Can also apply this to other tasks such as crowdsourced burger flippers and crowdsourced cleaners.

There's a lot of opportunity in automation of service businesses such as retailer and restaurants, but it seems like the industry does not take much interest in applying robotics to the task. This crowdsourcing system would be a way for nimbler companies to introduce more technology into the system without going through the management.

Robotics is not as cheap as you think. I've brought systems in to factories to do seemingly simple things that cost easily $250k without batting an eye. You can pay someone more than minimum wage for many years for that kind of money.

What would robots capable of stocking shelves cost? $500k? It's just not worth it. McDonalds has how many thousands of stores - and they don't bother automating that much. Amazon.com still uses people to pick their orders (for the most part). The companies aren't stupid, someone has run the numbers and figured out that robots are too expensive.

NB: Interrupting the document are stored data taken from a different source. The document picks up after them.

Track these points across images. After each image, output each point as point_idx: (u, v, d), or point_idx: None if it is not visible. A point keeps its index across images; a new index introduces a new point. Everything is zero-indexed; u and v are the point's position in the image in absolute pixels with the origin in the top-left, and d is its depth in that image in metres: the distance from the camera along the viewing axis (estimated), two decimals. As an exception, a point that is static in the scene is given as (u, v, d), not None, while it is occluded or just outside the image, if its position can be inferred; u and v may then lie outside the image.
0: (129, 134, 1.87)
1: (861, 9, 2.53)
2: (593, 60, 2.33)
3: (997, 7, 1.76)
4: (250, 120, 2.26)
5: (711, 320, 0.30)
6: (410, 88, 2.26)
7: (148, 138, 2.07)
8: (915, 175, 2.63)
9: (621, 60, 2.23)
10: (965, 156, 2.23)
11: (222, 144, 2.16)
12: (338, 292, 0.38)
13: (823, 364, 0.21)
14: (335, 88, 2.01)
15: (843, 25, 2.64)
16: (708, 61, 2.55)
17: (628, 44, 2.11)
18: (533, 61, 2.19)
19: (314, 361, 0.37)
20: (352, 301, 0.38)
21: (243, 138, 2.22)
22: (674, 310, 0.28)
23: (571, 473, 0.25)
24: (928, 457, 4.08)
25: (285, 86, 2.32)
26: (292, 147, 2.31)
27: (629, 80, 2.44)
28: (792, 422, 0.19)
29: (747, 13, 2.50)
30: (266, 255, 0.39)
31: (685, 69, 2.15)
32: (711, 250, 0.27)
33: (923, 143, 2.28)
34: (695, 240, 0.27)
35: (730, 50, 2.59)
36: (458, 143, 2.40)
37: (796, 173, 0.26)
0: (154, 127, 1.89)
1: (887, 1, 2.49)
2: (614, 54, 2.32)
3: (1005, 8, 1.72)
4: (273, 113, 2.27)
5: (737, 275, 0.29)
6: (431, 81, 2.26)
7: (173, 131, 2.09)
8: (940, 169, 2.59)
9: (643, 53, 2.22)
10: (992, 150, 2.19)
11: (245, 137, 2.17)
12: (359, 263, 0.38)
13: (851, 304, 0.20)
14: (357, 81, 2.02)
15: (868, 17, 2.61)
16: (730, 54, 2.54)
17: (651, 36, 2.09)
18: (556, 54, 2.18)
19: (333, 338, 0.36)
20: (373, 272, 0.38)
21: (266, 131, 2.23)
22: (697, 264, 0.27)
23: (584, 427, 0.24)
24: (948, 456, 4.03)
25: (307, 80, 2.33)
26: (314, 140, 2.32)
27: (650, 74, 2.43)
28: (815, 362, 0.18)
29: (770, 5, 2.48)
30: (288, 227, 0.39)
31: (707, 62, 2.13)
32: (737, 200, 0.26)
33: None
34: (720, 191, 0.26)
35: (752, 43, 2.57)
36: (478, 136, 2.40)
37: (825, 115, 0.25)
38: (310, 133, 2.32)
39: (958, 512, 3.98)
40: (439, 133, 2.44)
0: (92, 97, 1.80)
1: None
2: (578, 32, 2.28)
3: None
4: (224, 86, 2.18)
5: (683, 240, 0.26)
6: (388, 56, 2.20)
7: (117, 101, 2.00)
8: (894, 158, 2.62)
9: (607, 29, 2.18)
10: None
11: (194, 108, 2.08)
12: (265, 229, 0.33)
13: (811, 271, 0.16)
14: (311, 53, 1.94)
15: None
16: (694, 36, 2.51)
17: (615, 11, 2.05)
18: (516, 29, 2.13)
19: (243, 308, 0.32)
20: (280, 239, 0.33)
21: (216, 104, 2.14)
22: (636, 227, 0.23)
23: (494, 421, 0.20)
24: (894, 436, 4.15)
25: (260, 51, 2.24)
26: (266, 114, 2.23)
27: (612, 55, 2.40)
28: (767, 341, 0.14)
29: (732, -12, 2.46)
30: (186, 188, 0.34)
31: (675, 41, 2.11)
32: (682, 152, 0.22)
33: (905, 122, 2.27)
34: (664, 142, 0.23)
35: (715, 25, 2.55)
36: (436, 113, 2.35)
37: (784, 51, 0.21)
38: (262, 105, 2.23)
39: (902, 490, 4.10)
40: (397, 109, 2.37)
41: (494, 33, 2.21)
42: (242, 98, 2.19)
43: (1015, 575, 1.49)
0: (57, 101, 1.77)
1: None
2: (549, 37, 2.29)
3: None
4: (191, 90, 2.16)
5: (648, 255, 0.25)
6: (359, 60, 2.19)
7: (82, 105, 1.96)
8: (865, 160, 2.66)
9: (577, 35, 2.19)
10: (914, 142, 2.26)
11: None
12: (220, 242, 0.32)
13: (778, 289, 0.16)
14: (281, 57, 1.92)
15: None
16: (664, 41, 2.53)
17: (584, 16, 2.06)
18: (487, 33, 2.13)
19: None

It's not even Moore's law thing. Computer are plenty powerful. You can make a robot do these things. But by the time you buy good quality motors, batteries, and sensors, it gets expensive no matter how cheap the computer is.

Industrial robots are heavy and thus expensive because they lack visual servoing. Heartland robotics plans to bring out a lightweight low cost robot this year. Also, the predator algorithm invented last year can do real time visual servoing that wasn't possible before. Add in a person to cover in the gaps and you might be golden.

If the above is true, why hasn't it been done you might ask.

I might be wrong, but you could have the said the same thing about why a search engine that didn't suck wasn't around in 1997 - why didn't microsoft, or yahoo, or ibm have that, or even buy it from sergey and larry?